## Begin Data lines

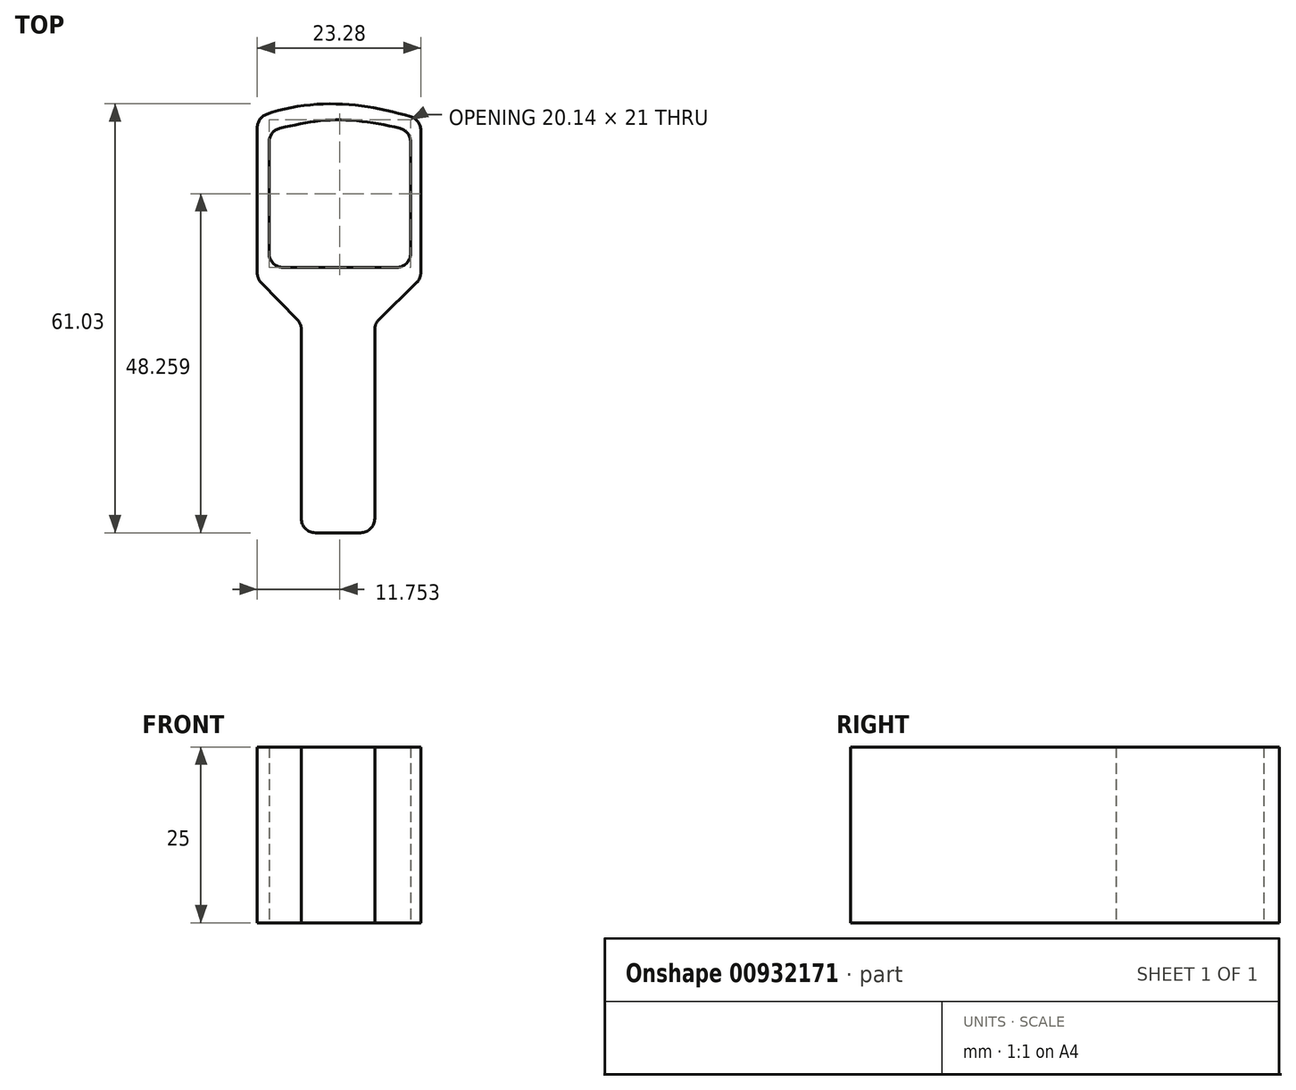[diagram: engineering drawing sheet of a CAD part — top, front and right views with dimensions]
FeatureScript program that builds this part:
annotation { "Feature Type Name" : "Feature", "Feature Type Description" : "" }
export const myFeature = defineFeature(function(context is Context, id is Id, definition is map)
    precondition{}
    {
        {
            var Q0;
            Q0=qCreatedBy(makeId("Top.planeOp"),FACE);
            var sketch = newSketch(context, id + "F0", { "sketchPlane" : qUnion([Q0])});
            skLineSegment(sketch, "E0", {"start": v(3.98, 16.84) * mm, "end": v(20.12, 16.84) * mm});
            skLineSegment(sketch, "E1", {"start": v(22.12, 18.84) * mm, "end": v(22.12, 34.7) * mm});
            skLineSegment(sketch, "E2", {"start": v(1.98, 34.7) * mm, "end": v(1.98, 18.84) * mm});
            skPoint(sketch, "E3.visualSharp", {"position": v(1.98, 16.84) * mm});
            skArc(sketch, "E3.filletArc", {"start": v(1.98, 18.84) * mm, "mid": v(2.57, 17.42) * mm, "end": v(3.98, 16.84) * mm});
            skPoint(sketch, "E4.visualSharp", {"position": v(22.12, 16.84) * mm});
            skArc(sketch, "E4.filletArc", {"start": v(20.12, 16.84) * mm, "mid": v(21.53, 17.42) * mm, "end": v(22.12, 18.84) * mm});
            skFitSpline(sketch, "E5", {"points": [v(1.98, 36.28) * mm, v(11.63, 37.84) * mm, v(22.12, 36.28) * mm], "startDerivative": vector(20.51, 4.84) * mm, "endDerivative": vector(19.76, -4.87) * mm});
            skLineSegment(sketch, "E6", {"start": v(6, 9.42) * mm, "end": v(0.87, 14.67) * mm});
            skLineSegment(sketch, "E7", {"start": v(0.3, 16.07) * mm, "end": v(0.3, 36.75) * mm});
            skFitSpline(sketch, "E8", {"points": [v(0.3, 38.1) * mm, v(12.01, 40.1) * mm, v(23.58, 37.83) * mm], "startDerivative": vector(21.36, 9.53) * mm, "endDerivative": vector(23.25, -7.63) * mm});
            skLineSegment(sketch, "E9", {"start": v(23.58, 36.36) * mm, "end": v(23.58, 16.1) * mm});
            skLineSegment(sketch, "E10", {"start": v(22.97, 14.66) * mm, "end": v(17.62, 9.43) * mm});
            skLineSegment(sketch, "E11", {"start": v(6.57, 8.02) * mm, "end": v(6.57, -18.92) * mm});
            skLineSegment(sketch, "E12", {"start": v(8.57, -20.92) * mm, "end": v(15.01, -20.92) * mm});
            skLineSegment(sketch, "E13", {"start": v(17.01, -18.92) * mm, "end": v(17.01, 8) * mm});
            skLineSegment(sketch, "E14", {"start": v(17.01, 6.89) * mm, "end": v(6.57, 6.89) * mm});
            skLineSegment(sketch, "E15", {"start": v(17.01, -4.34) * mm, "end": v(6.57, -4.34) * mm});
            skPoint(sketch, "E16.visualSharp", {"position": v(6.57, -20.92) * mm});
            skArc(sketch, "E16.filletArc", {"start": v(6.57, -18.92) * mm, "mid": v(7.15, -20.34) * mm, "end": v(8.57, -20.92) * mm});
            skPoint(sketch, "E17.visualSharp", {"position": v(17.01, -20.92) * mm});
            skArc(sketch, "E17.filletArc", {"start": v(15.01, -20.92) * mm, "mid": v(16.43, -20.34) * mm, "end": v(17.01, -18.92) * mm});
            skPoint(sketch, "E18.visualSharp", {"position": v(17.01, 8.84) * mm});
            skArc(sketch, "E18.filletArc", {"start": v(17.62, 9.43) * mm, "mid": v(17.17, 8.77) * mm, "end": v(17.01, 8) * mm});
            skPoint(sketch, "E19.visualSharp", {"position": v(23.58, 15.25) * mm});
            skArc(sketch, "E19.filletArc", {"start": v(22.97, 14.66) * mm, "mid": v(23.42, 15.32) * mm, "end": v(23.58, 16.1) * mm});
            skPoint(sketch, "E20.visualSharp", {"position": v(0.3, 15.25) * mm});
            skArc(sketch, "E20.filletArc", {"start": v(0.3, 16.07) * mm, "mid": v(0.44, 15.31) * mm, "end": v(0.87, 14.67) * mm});
            skPoint(sketch, "E21.visualSharp", {"position": v(6.57, 8.84) * mm});
            skArc(sketch, "E21.filletArc", {"start": v(6.57, 8.02) * mm, "mid": v(6.42, 8.78) * mm, "end": v(6, 9.42) * mm});
            skArc(sketch, "E22.filletArc", {"start": v(1.61, 38.63) * mm, "mid": v(0.66, 37.9) * mm, "end": v(0.3, 36.75) * mm});
            skArc(sketch, "E23.filletArc", {"start": v(23.58, 36.36) * mm, "mid": v(23.18, 37.55) * mm, "end": v(22.15, 38.27) * mm});
            skArc(sketch, "E24.filletArc", {"start": v(3.53, 36.64) * mm, "mid": v(2.42, 35.94) * mm, "end": v(1.98, 34.7) * mm});
            skArc(sketch, "E25.filletArc", {"start": v(22.12, 34.7) * mm, "mid": v(21.68, 35.94) * mm, "end": v(20.57, 36.65) * mm});
            skSolve(sketch);
        }
        {
            var Q0;
            Q0=makeQuery(id+"F0.imprint","IMPRINT",FACE,{"disambiguationData":[TD([[makeQuery(id+"F0.imprint","IMPRINT",EDGE,{"derivedFrom":sQuery(id+"F0.wireOp",EDGE,"E0")}),-1.0]])]});
            var Q1;
            {var subQ0=sQuery(id+"F0.wireOp",EDGE,"E14");Q1=makeQuery(id+"F0.imprint","IMPRINT",FACE,{"disambiguationData":[TD([[makeQuery(id+"F0.imprint","IMPRINT",EDGE,{"derivedFrom":subQ0}),1.0]])]});}
            var Q2;
            Q2=makeQuery(id+"F0.imprint","IMPRINT",FACE,{"disambiguationData":[TD([[makeQuery(id+"F0.imprint","IMPRINT",EDGE,{"derivedFrom":sQuery(id+"F0.wireOp",EDGE,"E12")}),1.0]])]});
            extrude(context, id + "F1", {"entities" : qUnion([Q0, Q1, Q2]), "depth" : 25 * mm, "offsetDistance" : 25 * mm});
        }
    });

## End Data lines

Set task: Reproduce every item above verbatim, leaving out the pictures.

Reply:
[diagram: engineering drawing sheet of a CAD part — top, front and right views with dimensions]
FeatureScript program that builds this part:
annotation { "Feature Type Name" : "Feature", "Feature Type Description" : "" }
export const myFeature = defineFeature(function(context is Context, id is Id, definition is map)
    precondition{}
    {
        {
            var Q0;
            Q0=qCreatedBy(makeId("Top.planeOp"),FACE);
            var sketch = newSketch(context, id + "F0", { "sketchPlane" : qUnion([Q0])});
            skLineSegment(sketch, "E0", {"start": v(3.98, 16.84) * mm, "end": v(20.12, 16.84) * mm});
            skLineSegment(sketch, "E1", {"start": v(22.12, 18.84) * mm, "end": v(22.12, 34.7) * mm});
            skLineSegment(sketch, "E2", {"start": v(1.98, 34.7) * mm, "end": v(1.98, 18.84) * mm});
            skPoint(sketch, "E3.visualSharp", {"position": v(1.98, 16.84) * mm});
            skArc(sketch, "E3.filletArc", {"start": v(1.98, 18.84) * mm, "mid": v(2.57, 17.42) * mm, "end": v(3.98, 16.84) * mm});
            skPoint(sketch, "E4.visualSharp", {"position": v(22.12, 16.84) * mm});
            skArc(sketch, "E4.filletArc", {"start": v(20.12, 16.84) * mm, "mid": v(21.53, 17.42) * mm, "end": v(22.12, 18.84) * mm});
            skFitSpline(sketch, "E5", {"points": [v(1.98, 36.28) * mm, v(11.63, 37.84) * mm, v(22.12, 36.28) * mm], "startDerivative": vector(20.51, 4.84) * mm, "endDerivative": vector(19.76, -4.87) * mm});
            skLineSegment(sketch, "E6", {"start": v(6, 9.42) * mm, "end": v(0.87, 14.67) * mm});
            skLineSegment(sketch, "E7", {"start": v(0.3, 16.07) * mm, "end": v(0.3, 36.75) * mm});
            skFitSpline(sketch, "E8", {"points": [v(0.3, 38.1) * mm, v(12.01, 40.1) * mm, v(23.58, 37.83) * mm], "startDerivative": vector(21.36, 9.53) * mm, "endDerivative": vector(23.25, -7.63) * mm});
            skLineSegment(sketch, "E9", {"start": v(23.58, 36.36) * mm, "end": v(23.58, 16.1) * mm});
            skLineSegment(sketch, "E10", {"start": v(22.97, 14.66) * mm, "end": v(17.62, 9.43) * mm});
            skLineSegment(sketch, "E11", {"start": v(6.57, 8.02) * mm, "end": v(6.57, -18.92) * mm});
            skLineSegment(sketch, "E12", {"start": v(8.57, -20.92) * mm, "end": v(15.01, -20.92) * mm});
            skLineSegment(sketch, "E13", {"start": v(17.01, -18.92) * mm, "end": v(17.01, 8) * mm});
            skLineSegment(sketch, "E14", {"start": v(17.01, 6.89) * mm, "end": v(6.57, 6.89) * mm});
            skLineSegment(sketch, "E15", {"start": v(17.01, -4.34) * mm, "end": v(6.57, -4.34) * mm});
            skPoint(sketch, "E16.visualSharp", {"position": v(6.57, -20.92) * mm});
            skArc(sketch, "E16.filletArc", {"start": v(6.57, -18.92) * mm, "mid": v(7.15, -20.34) * mm, "end": v(8.57, -20.92) * mm});
            skPoint(sketch, "E17.visualSharp", {"position": v(17.01, -20.92) * mm});
            skArc(sketch, "E17.filletArc", {"start": v(15.01, -20.92) * mm, "mid": v(16.43, -20.34) * mm, "end": v(17.01, -18.92) * mm});
            skPoint(sketch, "E18.visualSharp", {"position": v(17.01, 8.84) * mm});
            skArc(sketch, "E18.filletArc", {"start": v(17.62, 9.43) * mm, "mid": v(17.17, 8.77) * mm, "end": v(17.01, 8) * mm});
            skPoint(sketch, "E19.visualSharp", {"position": v(23.58, 15.25) * mm});
            skArc(sketch, "E19.filletArc", {"start": v(22.97, 14.66) * mm, "mid": v(23.42, 15.32) * mm, "end": v(23.58, 16.1) * mm});
            skPoint(sketch, "E20.visualSharp", {"position": v(0.3, 15.25) * mm});
            skArc(sketch, "E20.filletArc", {"start": v(0.3, 16.07) * mm, "mid": v(0.44, 15.31) * mm, "end": v(0.87, 14.67) * mm});
            skPoint(sketch, "E21.visualSharp", {"position": v(6.57, 8.84) * mm});
            skArc(sketch, "E21.filletArc", {"start": v(6.57, 8.02) * mm, "mid": v(6.42, 8.78) * mm, "end": v(6, 9.42) * mm});
            skArc(sketch, "E22.filletArc", {"start": v(1.61, 38.63) * mm, "mid": v(0.66, 37.9) * mm, "end": v(0.3, 36.75) * mm});
            skArc(sketch, "E23.filletArc", {"start": v(23.58, 36.36) * mm, "mid": v(23.18, 37.55) * mm, "end": v(22.15, 38.27) * mm});
            skArc(sketch, "E24.filletArc", {"start": v(3.53, 36.64) * mm, "mid": v(2.42, 35.94) * mm, "end": v(1.98, 34.7) * mm});
            skArc(sketch, "E25.filletArc", {"start": v(22.12, 34.7) * mm, "mid": v(21.68, 35.94) * mm, "end": v(20.57, 36.65) * mm});
            skSolve(sketch);
        }
        {
            var Q0;
            Q0=makeQuery(id+"F0.imprint","IMPRINT",FACE,{"disambiguationData":[TD([[makeQuery(id+"F0.imprint","IMPRINT",EDGE,{"derivedFrom":sQuery(id+"F0.wireOp",EDGE,"E0")}),-1.0]])]});
            var Q1;
            {var subQ0=sQuery(id+"F0.wireOp",EDGE,"E14");Q1=makeQuery(id+"F0.imprint","IMPRINT",FACE,{"disambiguationData":[TD([[makeQuery(id+"F0.imprint","IMPRINT",EDGE,{"derivedFrom":subQ0}),1.0]])]});}
            var Q2;
            Q2=makeQuery(id+"F0.imprint","IMPRINT",FACE,{"disambiguationData":[TD([[makeQuery(id+"F0.imprint","IMPRINT",EDGE,{"derivedFrom":sQuery(id+"F0.wireOp",EDGE,"E12")}),1.0]])]});
            extrude(context, id + "F1", {"entities" : qUnion([Q0, Q1, Q2]), "depth" : 25 * mm, "offsetDistance" : 25 * mm});
        }
    });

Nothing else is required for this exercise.